Cosmetic procedures are on the rise and with ‘bikini season’ approaching, I pose the question- does improving the outside make you feel better on the inside?

It seems everywhere we look these days, there is a new one stop clinic offering a variety of solutions for aging, fat deposits, uneven skin tone, wrinkles, sun damage, hair removal and so on. Not to mention the burgeoning surgical industry with some even taking a cosmetic surgical holiday.

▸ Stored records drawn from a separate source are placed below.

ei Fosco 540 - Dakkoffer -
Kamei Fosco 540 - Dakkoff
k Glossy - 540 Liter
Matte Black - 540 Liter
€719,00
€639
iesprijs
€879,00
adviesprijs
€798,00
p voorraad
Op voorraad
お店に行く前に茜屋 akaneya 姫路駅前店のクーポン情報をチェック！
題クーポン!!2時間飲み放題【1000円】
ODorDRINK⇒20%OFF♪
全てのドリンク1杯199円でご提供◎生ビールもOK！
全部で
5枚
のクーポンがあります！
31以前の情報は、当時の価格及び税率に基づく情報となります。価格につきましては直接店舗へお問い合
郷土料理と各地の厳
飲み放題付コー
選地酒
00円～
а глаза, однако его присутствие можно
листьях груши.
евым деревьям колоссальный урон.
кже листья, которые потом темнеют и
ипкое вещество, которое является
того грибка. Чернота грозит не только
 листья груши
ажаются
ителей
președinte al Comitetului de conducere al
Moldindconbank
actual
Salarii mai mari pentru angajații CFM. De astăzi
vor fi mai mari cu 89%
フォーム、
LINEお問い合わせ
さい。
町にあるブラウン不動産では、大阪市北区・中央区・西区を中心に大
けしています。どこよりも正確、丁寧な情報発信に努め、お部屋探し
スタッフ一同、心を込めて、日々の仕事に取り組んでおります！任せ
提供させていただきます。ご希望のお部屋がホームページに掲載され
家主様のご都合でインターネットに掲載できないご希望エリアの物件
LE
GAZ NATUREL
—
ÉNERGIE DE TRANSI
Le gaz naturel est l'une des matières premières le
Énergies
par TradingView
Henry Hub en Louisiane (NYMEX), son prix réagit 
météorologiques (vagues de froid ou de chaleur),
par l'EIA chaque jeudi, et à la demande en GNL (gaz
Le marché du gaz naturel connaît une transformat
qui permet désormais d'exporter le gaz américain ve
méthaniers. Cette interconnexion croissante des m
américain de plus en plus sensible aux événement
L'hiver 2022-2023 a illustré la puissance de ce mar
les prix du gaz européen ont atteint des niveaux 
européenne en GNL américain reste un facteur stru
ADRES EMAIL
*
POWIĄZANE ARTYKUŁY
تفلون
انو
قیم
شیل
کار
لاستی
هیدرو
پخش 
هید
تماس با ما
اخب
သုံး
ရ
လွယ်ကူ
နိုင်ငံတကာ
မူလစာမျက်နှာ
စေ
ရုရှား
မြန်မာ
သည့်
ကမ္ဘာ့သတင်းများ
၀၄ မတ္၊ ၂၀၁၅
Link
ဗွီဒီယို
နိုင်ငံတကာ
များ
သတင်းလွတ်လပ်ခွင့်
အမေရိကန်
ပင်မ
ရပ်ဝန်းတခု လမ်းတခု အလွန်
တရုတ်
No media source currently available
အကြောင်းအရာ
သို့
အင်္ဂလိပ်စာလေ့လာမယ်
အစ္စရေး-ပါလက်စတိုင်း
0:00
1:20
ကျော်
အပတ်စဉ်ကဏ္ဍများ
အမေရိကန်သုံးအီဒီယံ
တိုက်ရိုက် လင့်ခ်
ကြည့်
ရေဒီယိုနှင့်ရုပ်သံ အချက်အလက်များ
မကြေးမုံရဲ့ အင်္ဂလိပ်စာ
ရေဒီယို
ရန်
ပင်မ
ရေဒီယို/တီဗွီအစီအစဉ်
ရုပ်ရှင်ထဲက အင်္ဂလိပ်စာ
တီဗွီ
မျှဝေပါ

Rates of cosmetic procedures from lunchtime fixes to more extensive surgery have continued to rise significantly over the past decade in the UK, US and Australia. We seem to be increasingly pressured to fulfil an ideal and are reluctant to gracefully step into the aging process. We are more than ever encouraged to make comparisons to others and to feel that “good enough” is now “not enough”. We are often sold the idea that improving our appearance will actually improve our psychosocial well being. In other words, not only will we will feel good about ourselves, our relationships, work and friendships will also significantly improve. Whilst some people do experience an improvement in self esteem, some studies have shown that most will return to their previous level of dissatisfaction and often those who have undergone more extensive procedures versus restorative procedures are more likely to have a poor adjustment.

So, how do you know if you are making the right choice about a cosmetic procedure?

As a clinical psychologist, I am increasingly concerned about the increase in these cosmetic procedures as individuals who are more susceptible may also be anxious or depressed with a long history of low self esteem. A particular sub-group, is also those who suffer from Body Dysmorphic Disorder or BDD. This is typically characterised by an excessive preoccupation in a perceived flaw or defect, which causes marked distress, a reduction in functioning and a number of ritualistic behaviours such as excessive checking, picking, internet searching and reassurance seeking. Individuals with BDD will often believe that their perceived defect is so noticeable that they will either avoid going out into public or conceal themselves when they have to. To others, the perceived defect may be non-existent or only slight but despite reassurance they do not feel convinced. It has times, been referred to as a “preoccupation with perceived ugliness” (APS reference). This subgroup may frequently seek cosmetic procedures ranging from non-invasive to major surgery. I will unfortunately see this subgroup after a number of cosmetic interventions and increasing distress due to complications or misconceptions about the desired outcome.

Now, back to the question of how do you know if you are making the right choice? The first thing to consider is what the risks are associated with the procedure, is it invasive or relatively non invasive? Are you aware of the risks of complications and the realistic outcomes? Do you suffer from anxiety, depression or long standing self esteem issues that you may need to seek assistance with first? Or are you frequently reassured by other people that your perceived defect is non existent or minor but you are significantly preoccupied with this and it causes significant distress to the point you don’t want to be seen? If you answered yes to some or all of these questions, then this may be an indicator of BDD and it would be beneficial to speak to a psychologist to have this accurately assessed before drastic measures are taken.

As Brene Brown, a famous American scholar in social work aptly said… “Imperfections are not inadequacies, they are reminders that we’re all in this together”.